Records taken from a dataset
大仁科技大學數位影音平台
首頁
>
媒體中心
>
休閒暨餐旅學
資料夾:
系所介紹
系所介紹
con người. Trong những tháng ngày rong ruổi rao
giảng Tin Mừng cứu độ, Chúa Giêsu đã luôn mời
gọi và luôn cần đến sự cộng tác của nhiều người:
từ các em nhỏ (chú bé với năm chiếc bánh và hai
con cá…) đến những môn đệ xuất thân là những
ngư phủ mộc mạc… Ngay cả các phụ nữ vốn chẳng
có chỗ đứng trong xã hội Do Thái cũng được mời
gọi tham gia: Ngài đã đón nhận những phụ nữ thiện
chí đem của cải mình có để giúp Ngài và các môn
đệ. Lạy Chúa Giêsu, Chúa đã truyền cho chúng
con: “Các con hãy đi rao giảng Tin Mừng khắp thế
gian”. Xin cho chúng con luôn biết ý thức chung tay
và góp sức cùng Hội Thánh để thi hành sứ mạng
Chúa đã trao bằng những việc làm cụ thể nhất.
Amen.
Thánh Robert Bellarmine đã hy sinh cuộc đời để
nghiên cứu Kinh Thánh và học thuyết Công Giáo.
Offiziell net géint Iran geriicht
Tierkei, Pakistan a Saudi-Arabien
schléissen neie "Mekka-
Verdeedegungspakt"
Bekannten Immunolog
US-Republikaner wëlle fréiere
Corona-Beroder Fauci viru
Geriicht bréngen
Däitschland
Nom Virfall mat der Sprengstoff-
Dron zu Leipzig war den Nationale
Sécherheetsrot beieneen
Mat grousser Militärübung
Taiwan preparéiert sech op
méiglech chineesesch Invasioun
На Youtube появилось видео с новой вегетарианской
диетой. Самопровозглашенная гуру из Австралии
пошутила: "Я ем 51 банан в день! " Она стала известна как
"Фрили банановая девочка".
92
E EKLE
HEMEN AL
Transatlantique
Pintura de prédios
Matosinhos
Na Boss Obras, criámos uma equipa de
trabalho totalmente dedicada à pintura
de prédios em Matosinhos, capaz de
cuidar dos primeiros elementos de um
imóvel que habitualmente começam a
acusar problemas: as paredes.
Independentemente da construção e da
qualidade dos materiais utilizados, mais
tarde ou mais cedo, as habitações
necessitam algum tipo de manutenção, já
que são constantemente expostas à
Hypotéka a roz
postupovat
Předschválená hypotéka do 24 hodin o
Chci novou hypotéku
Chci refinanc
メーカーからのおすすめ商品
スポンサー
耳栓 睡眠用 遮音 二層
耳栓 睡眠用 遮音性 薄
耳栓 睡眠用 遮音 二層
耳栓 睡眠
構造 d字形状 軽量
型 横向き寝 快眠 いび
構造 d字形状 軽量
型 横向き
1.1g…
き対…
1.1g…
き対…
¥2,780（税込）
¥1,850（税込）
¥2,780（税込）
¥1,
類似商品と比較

§ **Work required**
Can you copy every line of the records above word for word, in the same order?

§ **Your response**
大仁科技大學數位影音平台
首頁
>
媒體中心
>
休閒暨餐旅學
資料夾:
系所介紹
系所介紹
con người. Trong những tháng ngày rong ruổi rao
giảng Tin Mừng cứu độ, Chúa Giêsu đã luôn mời
gọi và luôn cần đến sự cộng tác của nhiều người:
từ các em nhỏ (chú bé với năm chiếc bánh và hai
con cá…) đến những môn đệ xuất thân là những
ngư phủ mộc mạc… Ngay cả các phụ nữ vốn chẳng
có chỗ đứng trong xã hội Do Thái cũng được mời
gọi tham gia: Ngài đã đón nhận những phụ nữ thiện
chí đem của cải mình có để giúp Ngài và các môn
đệ. Lạy Chúa Giêsu, Chúa đã truyền cho chúng
con: “Các con hãy đi rao giảng Tin Mừng khắp thế
gian”. Xin cho chúng con luôn biết ý thức chung tay
và góp sức cùng Hội Thánh để thi hành sứ mạng
Chúa đã trao bằng những việc làm cụ thể nhất.
Amen.
Thánh Robert Bellarmine đã hy sinh cuộc đời để
nghiên cứu Kinh Thánh và học thuyết Công Giáo.
Offiziell net géint Iran geriicht
Tierkei, Pakistan a Saudi-Arabien
schléissen neie "Mekka-
Verdeedegungspakt"
Bekannten Immunolog
US-Republikaner wëlle fréiere
Corona-Beroder Fauci viru
Geriicht bréngen
Däitschland
Nom Virfall mat der Sprengstoff-
Dron zu Leipzig war den Nationale
Sécherheetsrot beieneen
Mat grousser Militärübung
Taiwan preparéiert sech op
méiglech chineesesch Invasioun
На Youtube появилось видео с новой вегетарианской
диетой. Самопровозглашенная гуру из Австралии
пошутила: "Я ем 51 банан в день! " Она стала известна как
"Фрили банановая девочка".
92
E EKLE
HEMEN AL
Transatlantique
Pintura de prédios
Matosinhos
Na Boss Obras, criámos uma equipa de
trabalho totalmente dedicada à pintura
de prédios em Matosinhos, capaz de
cuidar dos primeiros elementos de um
imóvel que habitualmente começam a
acusar problemas: as paredes.
Independentemente da construção e da
qualidade dos materiais utilizados, mais
tarde ou mais cedo, as habitações
necessitam algum tipo de manutenção, já
que são constantemente expostas à
Hypotéka a roz
postupovat
Předschválená hypotéka do 24 hodin o
Chci novou hypotéku
Chci refinanc
メーカーからのおすすめ商品
スポンサー
耳栓 睡眠用 遮音 二層
耳栓 睡眠用 遮音性 薄
耳栓 睡眠用 遮音 二層
耳栓 睡眠
構造 d字形状 軽量
型 横向き寝 快眠 いび
構造 d字形状 軽量
型 横向き
1.1g…
き対…
1.1g…
き対…
¥2,780（税込）
¥1,850（税込）
¥2,780（税込）
¥1,
類似商品と比較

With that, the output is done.